▶ Source data:
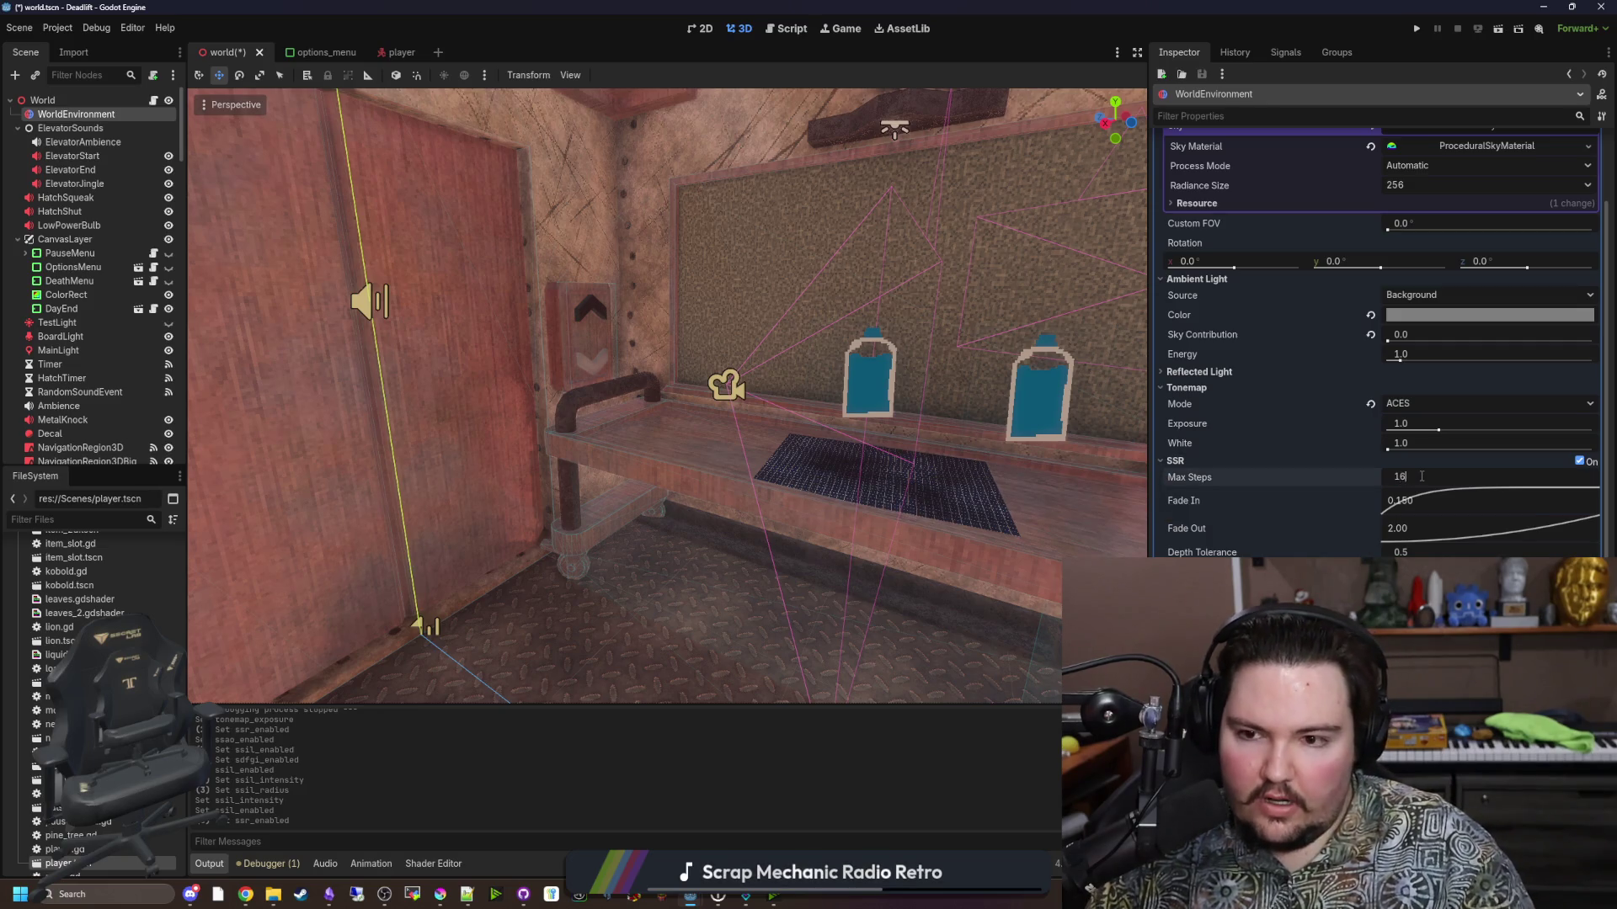
key(BackSpace)
key(BackSpace)
text(32)
key(Return)
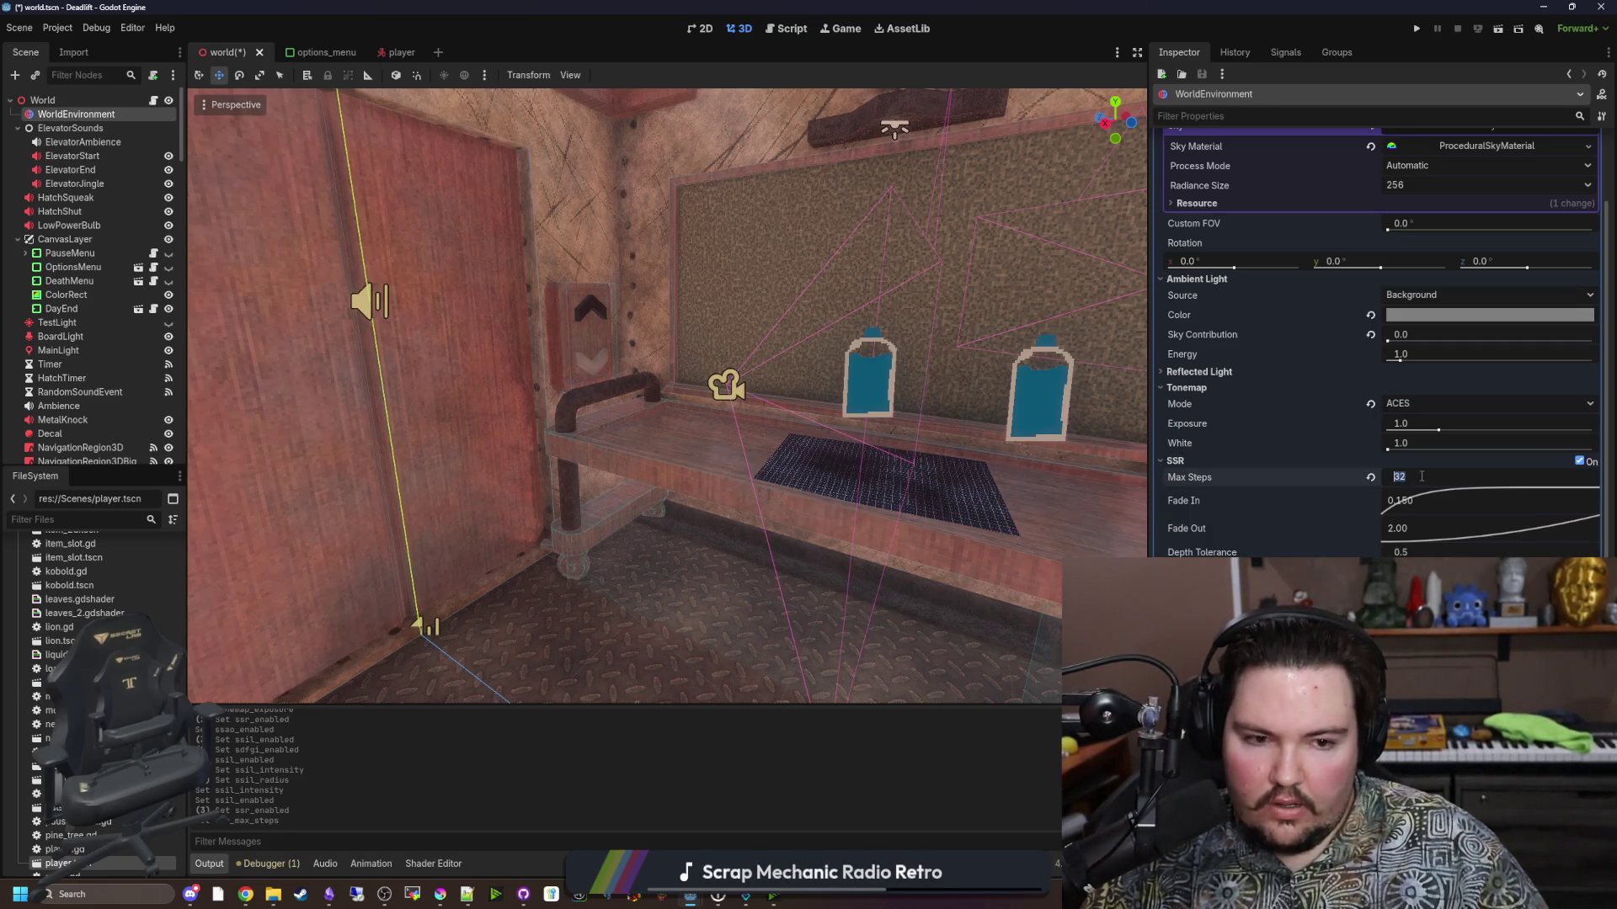
key(Escape)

▶ Exercise instructions: An exact copy of the entries above is required; pictures are not part of it.

▶ Your response:
key(BackSpace)
key(BackSpace)
text(32)
key(Return)
key(Escape)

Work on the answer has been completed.